Talking tough, Home Secretary Theresa May on Tuesday ruled out any relaxation in Britain's student visa system, saying overseas students should return home as soon as their visa expires unless they have a graduate job.

London: Talking tough, Home Secretary Theresa May on Tuesday ruled out any relaxation in Britain's student visa system, saying overseas students should return home as soon as their visa expires unless they have a graduate job.

Speaking at the Conservative Party conference in Manchester, she said: "We welcome students coming to study. But the fact is, too many of them are not returning home as soon as their visa runs out."

"If they have a graduate job, that is fine. If not, they must return home. So I don't care what the university lobbyists say: the rules must be enforced. Students, yes; over-stayers, no. And the universities must make this happen," May said.

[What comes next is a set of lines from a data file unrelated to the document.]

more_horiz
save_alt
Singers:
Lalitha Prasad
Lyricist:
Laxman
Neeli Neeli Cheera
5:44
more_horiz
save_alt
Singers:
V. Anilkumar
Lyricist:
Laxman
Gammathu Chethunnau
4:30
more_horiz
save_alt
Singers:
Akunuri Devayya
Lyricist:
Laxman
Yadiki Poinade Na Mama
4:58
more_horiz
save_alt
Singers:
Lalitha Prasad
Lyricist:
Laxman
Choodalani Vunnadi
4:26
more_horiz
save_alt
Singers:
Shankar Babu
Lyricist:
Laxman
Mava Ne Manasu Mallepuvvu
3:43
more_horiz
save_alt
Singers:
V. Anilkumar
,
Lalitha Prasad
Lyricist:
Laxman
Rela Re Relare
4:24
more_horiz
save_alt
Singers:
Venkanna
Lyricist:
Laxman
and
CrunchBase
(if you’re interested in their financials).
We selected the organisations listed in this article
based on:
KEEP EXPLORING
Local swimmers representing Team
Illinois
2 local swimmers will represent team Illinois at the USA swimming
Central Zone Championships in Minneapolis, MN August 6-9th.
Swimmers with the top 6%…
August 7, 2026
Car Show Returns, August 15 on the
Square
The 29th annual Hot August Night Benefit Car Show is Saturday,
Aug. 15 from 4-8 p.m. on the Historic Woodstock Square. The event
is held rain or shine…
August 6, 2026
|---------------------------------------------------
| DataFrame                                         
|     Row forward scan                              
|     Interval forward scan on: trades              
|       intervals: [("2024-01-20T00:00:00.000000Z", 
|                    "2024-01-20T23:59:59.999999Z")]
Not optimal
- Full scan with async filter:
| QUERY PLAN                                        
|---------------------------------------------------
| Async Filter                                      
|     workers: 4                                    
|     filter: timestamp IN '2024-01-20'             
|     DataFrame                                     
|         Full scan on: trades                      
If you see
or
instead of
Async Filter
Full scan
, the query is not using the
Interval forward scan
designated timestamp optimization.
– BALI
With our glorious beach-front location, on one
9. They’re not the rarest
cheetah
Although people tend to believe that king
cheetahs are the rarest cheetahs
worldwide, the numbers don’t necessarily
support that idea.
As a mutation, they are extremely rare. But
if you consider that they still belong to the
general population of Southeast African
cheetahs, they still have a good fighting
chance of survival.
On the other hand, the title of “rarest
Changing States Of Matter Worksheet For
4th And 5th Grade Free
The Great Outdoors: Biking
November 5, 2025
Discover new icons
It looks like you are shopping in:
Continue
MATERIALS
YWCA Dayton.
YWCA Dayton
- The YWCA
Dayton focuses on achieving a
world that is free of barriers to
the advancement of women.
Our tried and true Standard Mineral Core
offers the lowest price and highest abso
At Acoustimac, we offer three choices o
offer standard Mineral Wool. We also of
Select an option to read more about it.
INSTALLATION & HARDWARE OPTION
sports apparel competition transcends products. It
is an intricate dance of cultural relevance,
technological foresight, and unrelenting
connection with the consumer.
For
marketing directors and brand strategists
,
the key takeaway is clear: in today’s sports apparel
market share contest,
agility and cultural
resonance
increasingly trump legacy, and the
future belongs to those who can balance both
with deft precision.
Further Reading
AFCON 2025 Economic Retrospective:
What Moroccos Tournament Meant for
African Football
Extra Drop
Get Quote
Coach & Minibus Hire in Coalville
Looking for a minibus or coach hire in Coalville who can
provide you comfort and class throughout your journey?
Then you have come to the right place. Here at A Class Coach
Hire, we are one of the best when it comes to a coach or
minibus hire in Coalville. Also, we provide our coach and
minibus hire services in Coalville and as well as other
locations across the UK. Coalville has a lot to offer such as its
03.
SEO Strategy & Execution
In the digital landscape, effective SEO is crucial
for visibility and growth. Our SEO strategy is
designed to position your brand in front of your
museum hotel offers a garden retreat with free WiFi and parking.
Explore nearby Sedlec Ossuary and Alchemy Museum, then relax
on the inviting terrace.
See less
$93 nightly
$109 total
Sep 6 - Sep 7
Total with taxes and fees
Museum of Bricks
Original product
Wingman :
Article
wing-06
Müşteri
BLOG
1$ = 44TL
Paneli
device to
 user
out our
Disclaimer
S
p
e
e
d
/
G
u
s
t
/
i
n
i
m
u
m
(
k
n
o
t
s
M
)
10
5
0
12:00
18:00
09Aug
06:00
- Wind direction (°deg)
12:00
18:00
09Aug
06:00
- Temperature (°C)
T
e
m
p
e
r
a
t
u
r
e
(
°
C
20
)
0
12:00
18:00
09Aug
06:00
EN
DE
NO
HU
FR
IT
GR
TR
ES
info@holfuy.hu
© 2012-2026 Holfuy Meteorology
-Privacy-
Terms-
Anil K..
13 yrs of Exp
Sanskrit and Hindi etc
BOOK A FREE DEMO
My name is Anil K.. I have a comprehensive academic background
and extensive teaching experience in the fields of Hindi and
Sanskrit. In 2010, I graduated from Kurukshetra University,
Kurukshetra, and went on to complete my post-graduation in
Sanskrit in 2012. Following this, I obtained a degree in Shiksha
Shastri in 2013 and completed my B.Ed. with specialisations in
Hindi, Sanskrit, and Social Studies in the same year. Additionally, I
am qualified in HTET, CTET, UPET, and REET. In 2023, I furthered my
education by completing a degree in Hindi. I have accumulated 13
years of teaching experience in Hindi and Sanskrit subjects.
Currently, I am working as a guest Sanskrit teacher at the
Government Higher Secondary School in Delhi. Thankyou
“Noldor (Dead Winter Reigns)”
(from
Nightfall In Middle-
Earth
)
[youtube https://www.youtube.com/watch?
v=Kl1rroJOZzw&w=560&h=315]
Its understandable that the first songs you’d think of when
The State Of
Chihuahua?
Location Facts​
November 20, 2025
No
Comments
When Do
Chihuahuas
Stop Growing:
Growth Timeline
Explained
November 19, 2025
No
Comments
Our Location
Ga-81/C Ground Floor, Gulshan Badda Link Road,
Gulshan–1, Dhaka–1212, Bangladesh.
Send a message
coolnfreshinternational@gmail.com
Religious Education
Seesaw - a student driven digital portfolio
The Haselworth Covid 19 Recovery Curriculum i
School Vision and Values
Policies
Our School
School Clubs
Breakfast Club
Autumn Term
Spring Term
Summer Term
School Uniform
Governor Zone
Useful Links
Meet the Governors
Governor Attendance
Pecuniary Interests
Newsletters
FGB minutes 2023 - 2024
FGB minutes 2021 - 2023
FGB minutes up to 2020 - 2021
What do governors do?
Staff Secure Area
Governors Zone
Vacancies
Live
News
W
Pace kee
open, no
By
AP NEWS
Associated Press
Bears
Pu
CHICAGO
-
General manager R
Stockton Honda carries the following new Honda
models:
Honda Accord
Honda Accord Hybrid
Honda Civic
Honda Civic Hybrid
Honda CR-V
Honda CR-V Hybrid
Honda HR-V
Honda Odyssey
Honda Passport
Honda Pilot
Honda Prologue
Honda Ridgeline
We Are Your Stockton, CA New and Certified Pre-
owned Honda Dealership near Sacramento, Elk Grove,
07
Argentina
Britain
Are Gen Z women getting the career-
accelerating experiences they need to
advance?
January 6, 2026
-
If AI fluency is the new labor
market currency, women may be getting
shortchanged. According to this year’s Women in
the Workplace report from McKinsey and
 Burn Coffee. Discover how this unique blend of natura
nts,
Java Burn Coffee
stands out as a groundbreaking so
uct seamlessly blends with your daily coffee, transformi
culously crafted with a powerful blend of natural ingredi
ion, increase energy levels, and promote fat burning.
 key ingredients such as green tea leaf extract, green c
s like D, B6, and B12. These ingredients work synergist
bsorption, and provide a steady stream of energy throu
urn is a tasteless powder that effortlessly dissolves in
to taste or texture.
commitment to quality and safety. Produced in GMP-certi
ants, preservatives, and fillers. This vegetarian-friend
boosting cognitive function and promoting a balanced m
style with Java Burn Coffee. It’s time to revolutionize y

Leading NRI industrialist, Lord Swraj Paul, Chancellor of the Wolverhampton University and Lord Karan Bilimoria, Chancellor of the University of Birmingham, have been emphasising the need for removing students from the immigration figures and reintroducing the post-study work visa.

Lord Paul today said, "Britain should attract high caliber students to study in the UK. We must also provide opportunity for them to work in the UK for two years following their studies. It does not help foreign students alone. It also helps British student as they gain experience in international living. This is important in today's world."

Expressing concern over decline in the number of Indian students coming to study in the UK universities, Bilimoria has asked the British government to remove students from the immigration figures and reintroduce the post-study work visa.

Participating in a recent debate on the Immigration bill in the House of Lords, Lord Bilimoria had said: "The Prime Minister (David Cameron) talks about Britain having to take part in a global race yet the government's insistence is on following this madcap immigration cap policy and targeting bringing down the immigration level to the tens of thousands. This is shooting ourselves in the foot."

Indian students constitute the second-largest foreign students group in the UK after the Chinese and nearly 20,000 Indian students went to the UK for higher studies in the academic year 2013-2014.

The number of Indian students in STEM (Science, Technology, Engineering and Mathematics) courses have declined by nearly 50 per cent between 2010 and 2012 after UK scrapped the two year post-study work permit.